Was Politiker behaupten – und was tatsächlich stimmt

Die medizinische Versorgung in Deutschland wird in den letzten Jahren zunehmend kritisch diskutiert. Die Ärzteschaft wird dabei von vielen Seiten angegriffen: Insbesondere von Politik und Kassen. Dazu werden in gut vorbereiteten medialen Kampagnen Zahlen und Untersuchungen kolportiert, die ein Bild der übermäßig teuren Medizin mit schlechtem Ergebnis zeichnen. Die Ärzteschaft wird nicht selten als geldgierig und korrupt dargestellt. Zum Beweis werden Zahlen aufgeführt, die (einmal ausgesprochen) als Wahrheit geltend gemacht werden.

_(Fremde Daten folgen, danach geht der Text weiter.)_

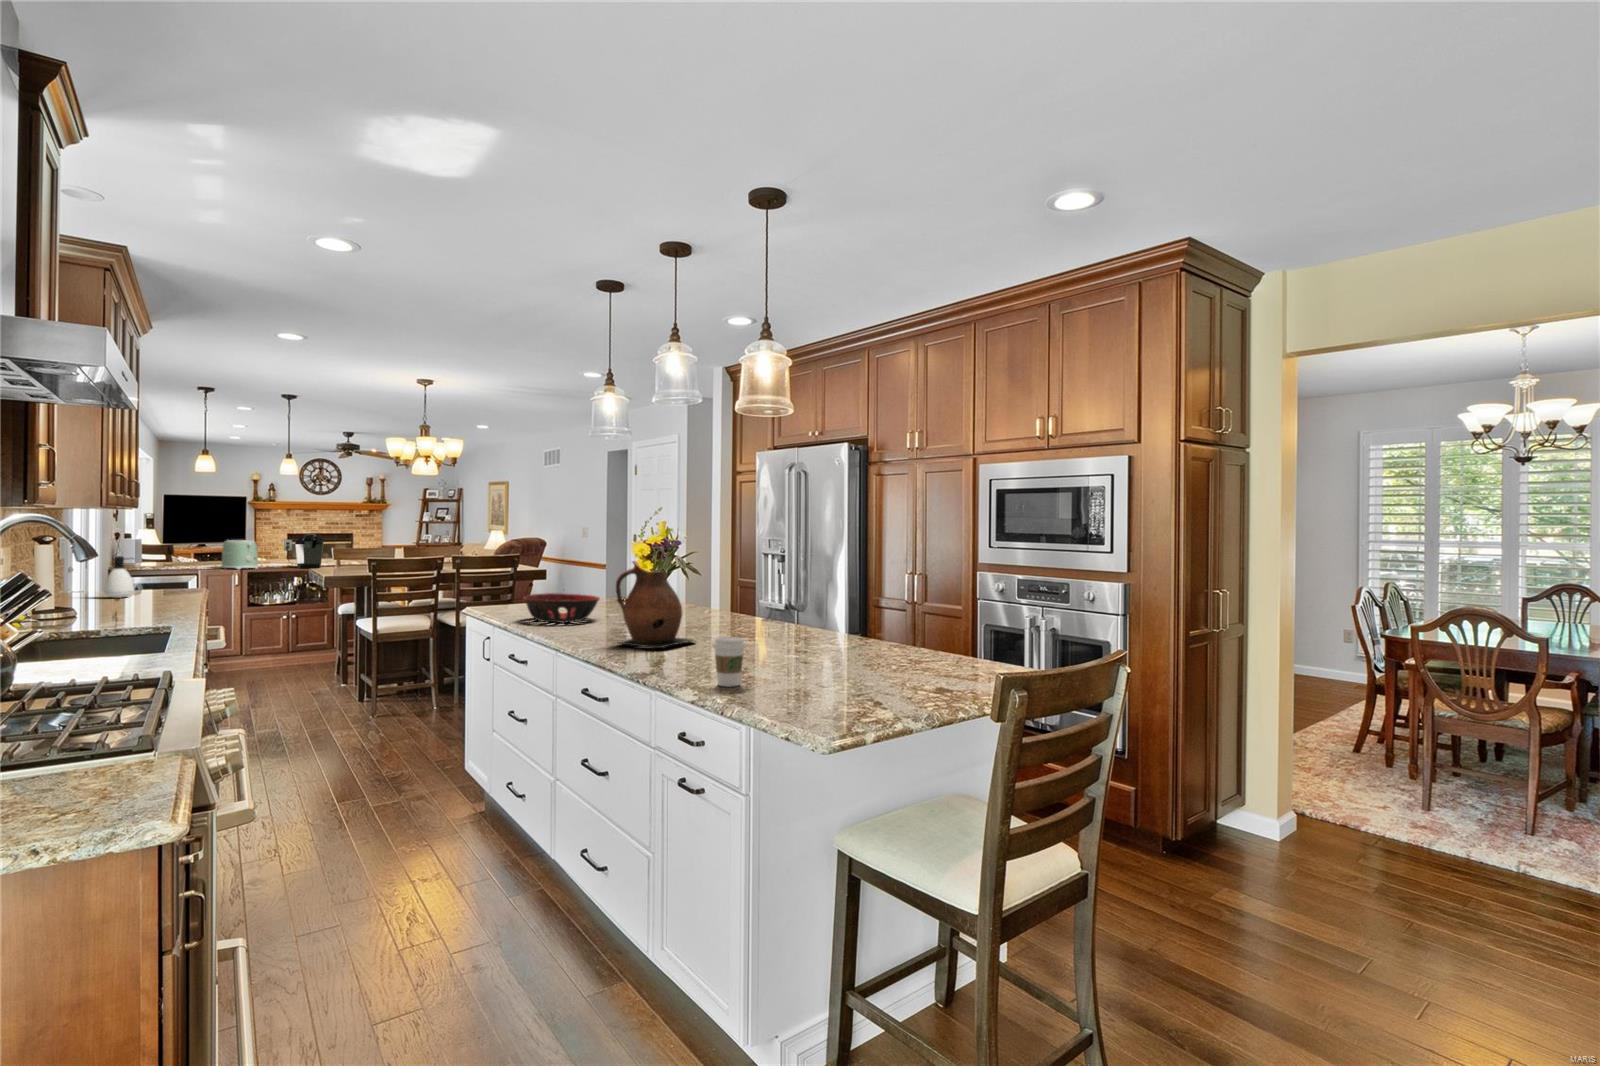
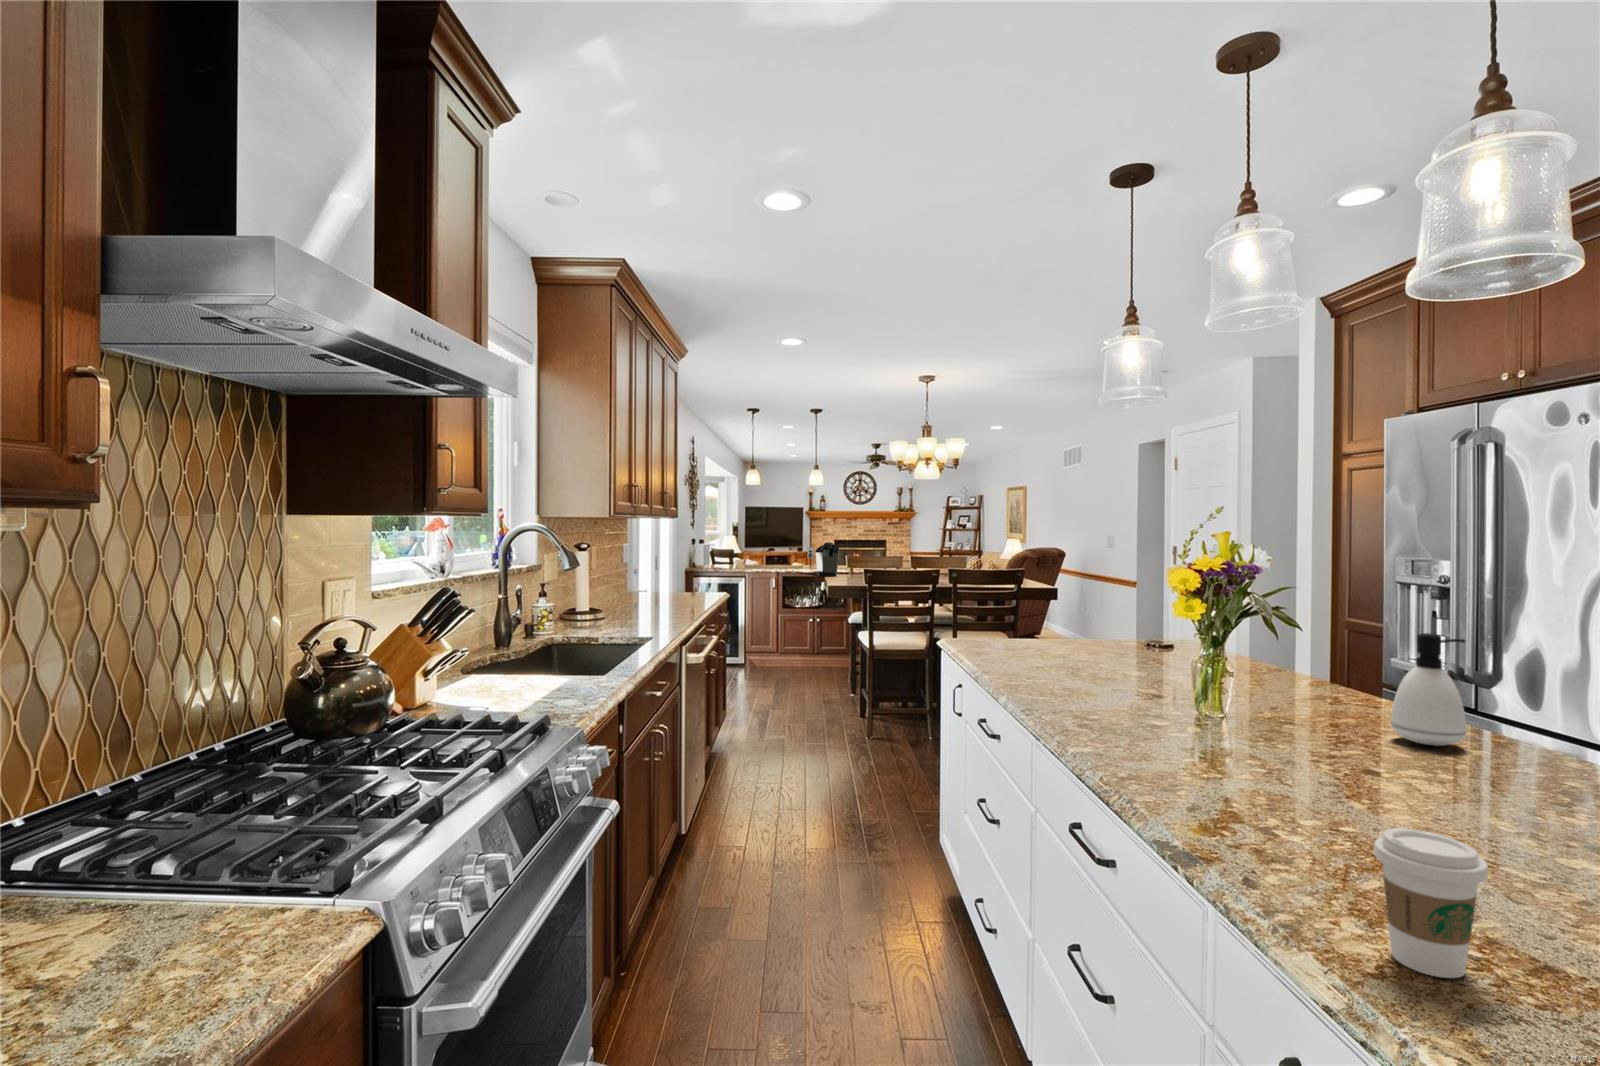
toaster: present [222,540,258,569] -> none [758,548,786,576]
soap dispenser: present [104,556,134,598] -> present [1391,633,1466,746]
ceramic pitcher: present [616,561,694,649] -> none [1133,603,1297,776]
decorative bowl: present [523,593,600,623] -> none [998,635,1114,684]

Eine Überprüfung dieser Aussagen anhand der im Jahr 2011 erschienenen OECD-Studie „Gesundheit auf einen Blick 2009, OECD-Indikatoren“ fördert teilweise Überraschendes zutage:

Behauptung: „Deutschland hat weltweit eines der teuersten Gesundheitssysteme“
In der Tat steht Deutschland mit einem Ausgabenanteil in Höhe von 10,4 % vom Bruttoinlandsprodukt (BIP) weltweit an vierter Stelle der Gesundheitsausgaben (GKV + PKV). Dieser Wert hängt jedoch nicht nur von den Gesundheitsausgaben, sondern selbstverständlich auch von dem erwirtschafteten BIP ab. Betrachtet man lediglich die Gesundheitsausgaben pro Kopf, so liegt Deutschland mit $ 3.588 pro Kopf und Jahr auf einem ähnlichen Niveau wie andere europäische Staaten und keineswegs mehr an der Spitze. Der Anteil des ambulanten Sektors an diesen Ausgaben ist mit 29 % sogar international unterdurchschnittlich.

Behauptung: „Die Gesundheitskosten in Deutschland explodieren“
Im Zeitraum von 1997 bis 2007 gibt es kein anderes Gesundheitssystem in der 30 Industrie-Staaten umfassenden OECD, das eine niedrigere Kostensteigerungsrate aufweist, als Deutschland!

Behauptung: „Nirgendwo sind die Arzneimittelkosten so hoch wie in Deutschland“
Der OECD-Vergleich der Arzneimittelausgaben in 2007 zeigt für Deutschland mit einem Betrag von 542 $ pro Kopf auch hier einen Wert, der im Durchschnitt der europäischen Staaten liegt. In Griechenland, Frankreich, Belgien und Spanien liegen die Pro-Kopf-Arzneimittelausgaben zum Teil deutlich höher als in Deutschland.

Behauptung: „Nirgendwo gibt es mehr Großgeräte in der Medizintechnik als in Deutschland“
Der Blick in die OECD-Daten zeigt genau das Gegenteil. Die Daten sind für MRT und CT differenziert ausgewiesen und zeigen bezogen auf 1 Mio. Einwohner für Deutschland in beiden Fällen eine geringere Großgeräte-Dichte als im OECD-Durchschnitt.

Behauptung: „Das deutsche Gesundheitssystem bietet nur durchschnittliche Leistungen“
In der OECD-Studie werden für verschiedene besonders häufige Erkrankungen Studien-Ergebnisse verglichen. Für Urologen ist bspw. der Vergleich der Prostatakrebsmortalität besonders interessant. Es zeigt sich, dass sowohl die Krebssterblichkeit insgesamt, als auch die Prostatakrebsmortalität in Deutschland niedriger liegt als im OECD-Durchschnitt. Solche Schlussfolgerungen zum Leistungsvergleich müssen natürlich sehr vorsichtig gezogen werden, da gerade die Krebsmortalität von vielen Faktoren und nicht nur von der Qualität der jeweiligen Leistungserbringer abhängt.

Fazit: Die OECD-Daten zeigen insgesamt, dass die wichtigsten Kennzahlen des deutschen Gesundheitssystems keineswegs so negativ sind, wie die öffentliche Diskussion teilweise glauben machen will. Der Diskurs wird offensichtlich häufig eher von politischen Interessen und von Lobbyinteressen getrieben, als von tatsächlich belegbaren Fakten.